Denise describes the culture of the company as "a can-do culture, an enabling culture". Jimmy says: "Some people don't like working here. We're not as laid-back as some companies. We don't have a pool table and a basketball net, or an aquarium. We're interested in ideas, and not strategies to make money. We're less bullish now than we were."
Denise corrects him: "We're as bullish, but less rude."
But with a £70m turnover and the biggest profit margins of any indy company, nor – surely – are they philanthropists.
"No, we're a business," Denise asserts. "But from day one, we offered percentages of profits. Word of that gets around, and it brings good creative people in."
And what of the creative person who has recently gone out – Angus Deayton? "So much that has been in the press has been wrong," says Mulville. "These stories that we were approaching Stephen Fry or Clive Anderson were complete fiction.

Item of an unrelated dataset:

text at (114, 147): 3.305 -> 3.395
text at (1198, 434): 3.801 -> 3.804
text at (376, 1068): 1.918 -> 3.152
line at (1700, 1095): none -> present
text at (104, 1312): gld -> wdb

"We will continue to look for people next year. We will draw up lists. Fist time round, we held auditions in a room above a pub. This time, it's a bit like looking for Scarlett O'Hara. It won't be a complete unknown. But it may be a journalist whom we all know but who hasn't done TV before, or an actor who is not an A-lister."
And then they reveal something quite startling. HIGNFY could be, in the eyes of the BBC, an educational programme, part of their new political package. "The BBC now want it to bring the news to people who don't normally get the news," says Denise.
"We got a circular from them," says Jimmy, "saying: could you tender for a show that brings politics to young people? We said: 'We make Have I Got News for You.' Once Angus had left and the interest in him had died down, we could get back to doing a show about the news."